Brian was a passionate and knowledgeable St. Louis tour guide. He practically had us convinced to move there! I guess it helps that he is a St. Louis native, and a history professor.
One thing that struck me was the openness in STL of the city’s connection to the Civil War and slavery. All around was evidence of wealth made off of slave labor, including the Botanical Garden itself, which was essentially the plantation of its founder, Henry Shaw. Of course Boston, and New England more generally, gained wealth from slavery as well, but it is hidden behind the façade of the “free” north and the – very real and powerful – abolitionist movement.
As we were driving through St. Louis, I noticed some protestors, and sure enough it was the Planned Parenthood. We also noticed a lot of anti-choice signs along the highway, including a huge handmade “vote pro-life” sign, painted red, white, and blue, on the side of a barn. I thought of my former colleagues at the Religious Coalition for Reproductive Choice of MO, and was doubly impressed by their good work in the face of such a hostile climate.

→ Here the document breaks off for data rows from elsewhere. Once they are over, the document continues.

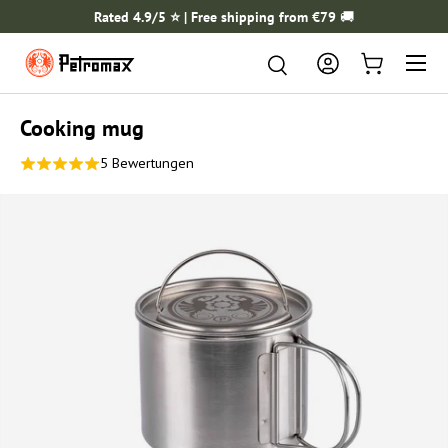
Rated 4.9/5 ⭐️ | Free shipping from €79
🚚
SKIP TO CONTENT
Menu
Search
Search
Log in
Cart
Cooking mug
5 Bewertungen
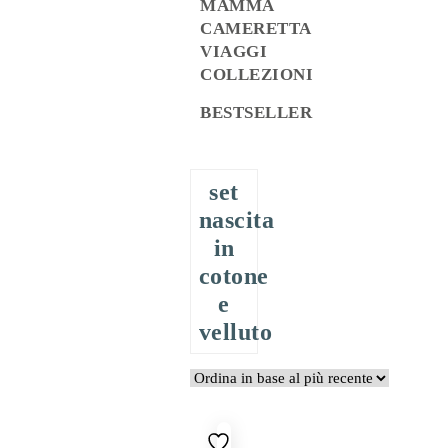
MAMMA
CAMERETTA
VIAGGI
COLLEZIONI
BESTSELLER
set
nascita
in
cotone
e
velluto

We got on the road around 12:30, 55 south all the way. Our soundtrack was Uncle Tupelo, then Paul Simon’s Graceland, then the King himself. Finally, we put on some Willie Nelson. I know he’s not from Tennessee, but I figured it was close enough.
55 south goes through Arkansas for about an hour. It was my first time in the state, so we stopped at the welcome center. The woman behind the desk was excited to see us, and dutifully recorded our visit in her log. Unlike my friend Helen, I think it counts as visiting a state as long as your feet touch the ground – except in an airport - so I’m checking Arkansas off my list. (Helen’s standard, I believe, is an overnight visit.)
We decided to stay overnight in Memphis, so we got a room at the Red Roof Inn. We stopped by Riverside Park and took some pics of the Mississippi. Then we headed over to Graceland on Elvis Presley Blvd. On the way there, we passed a visitors’ center with a banner welcoming Bush and Prime Minister Koizumi from their trip last month. We decided to go to Graceland after hours because admission is $22 per person, plus $6 parking; so it would have cost the two of us $50 to tour the mansion (planes and other features extra). 95% of me says that it’s a ripoff; 5% of me thinks we should have gone anyway.
Driving back into town, we saw a spectacular sunset. The sun was a fiery red ball as it set behind what we believe was an oil refinery. Flames shot into the sky from smoke stacks as the sun sank.
Speaking of oil refineries, as expected, gas prices have been much cheaper ever since we hit Ohio – an average of $2.65. This compared to the $2.98 we paid on the Mass Pike, which was the cheapest we’d seen in months.
We ended our night on Beale Street, home of the blues in Memphis. We bought some cheesy souvenirs, and laughed at the “Big Ass Beer” cups for sale. We looked in vain for vegetarian food, and then returned to the hotel for a dinner of hummus and crackers from our cooler.